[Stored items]
_ _ _ _ _
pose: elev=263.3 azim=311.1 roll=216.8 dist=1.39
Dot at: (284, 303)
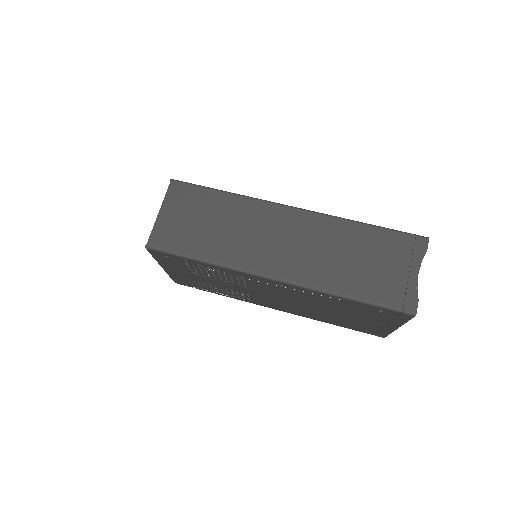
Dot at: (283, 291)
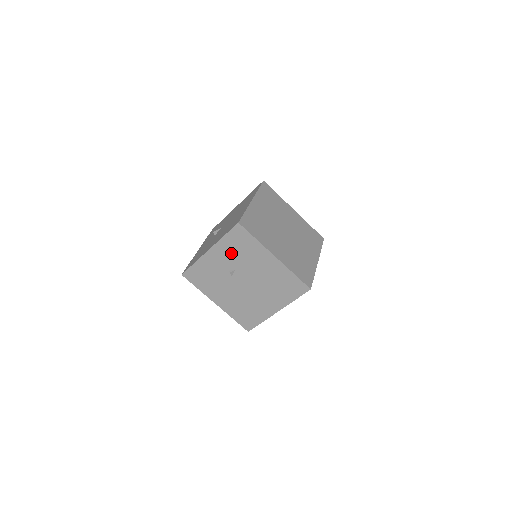
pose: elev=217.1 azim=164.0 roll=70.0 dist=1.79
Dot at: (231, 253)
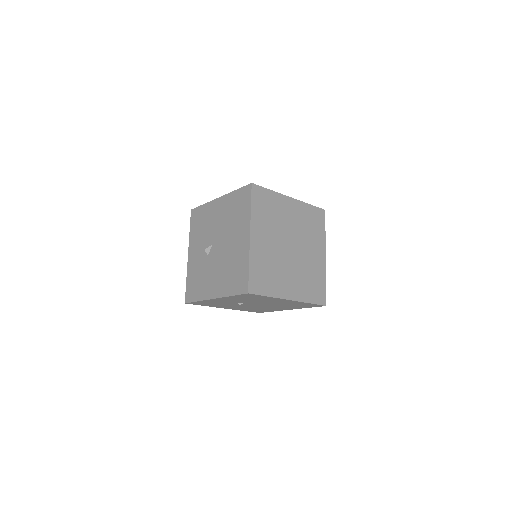
Dot at: (240, 299)
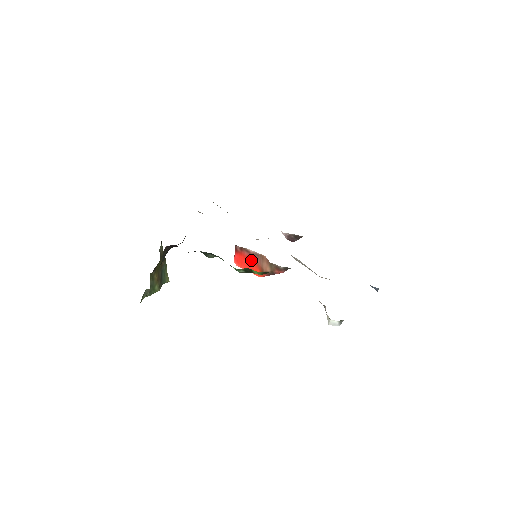
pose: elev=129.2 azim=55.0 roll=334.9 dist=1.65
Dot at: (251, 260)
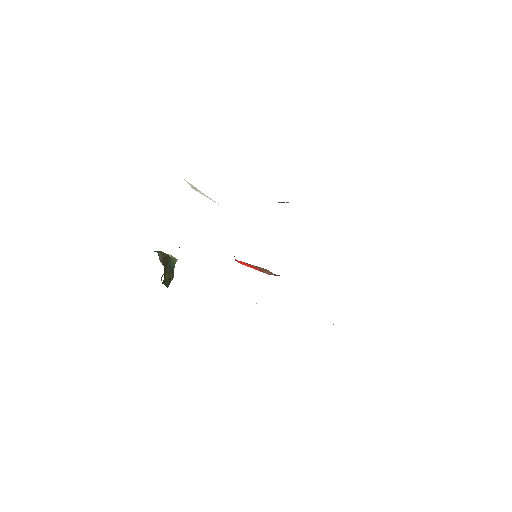
Dot at: occluded
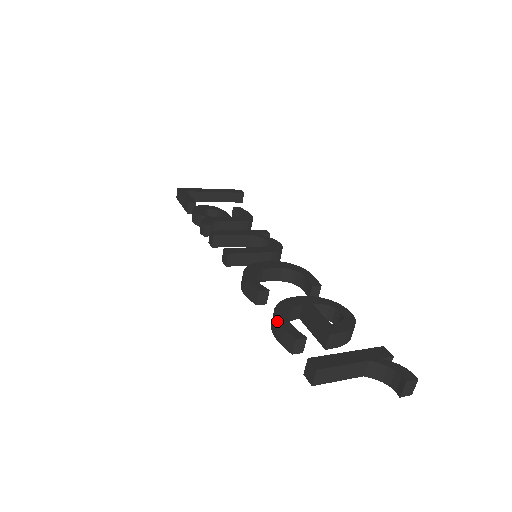
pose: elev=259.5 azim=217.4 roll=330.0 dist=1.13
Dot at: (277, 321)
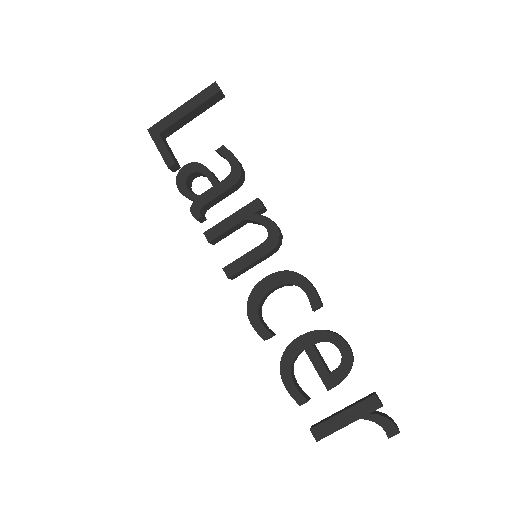
Dot at: occluded
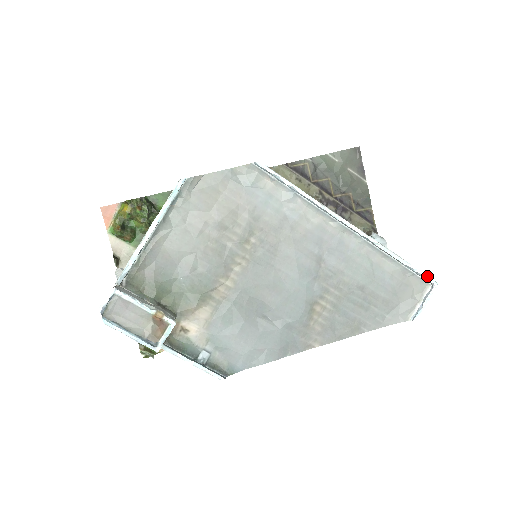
_ _ _ _ _
## Exercise
Rewrite the lines from the one containing "pose: elev=259.5 azim=217.4" through the end of the rows, inclusive, switching "dist" to "distance" and leaving everything else unchanged. Omit the pictures from your answer.

## Response to this exercise
pose: elev=259.5 azim=217.4 roll=330.0 distance=1.13
Dot at: (277, 321)
Dot at: occluded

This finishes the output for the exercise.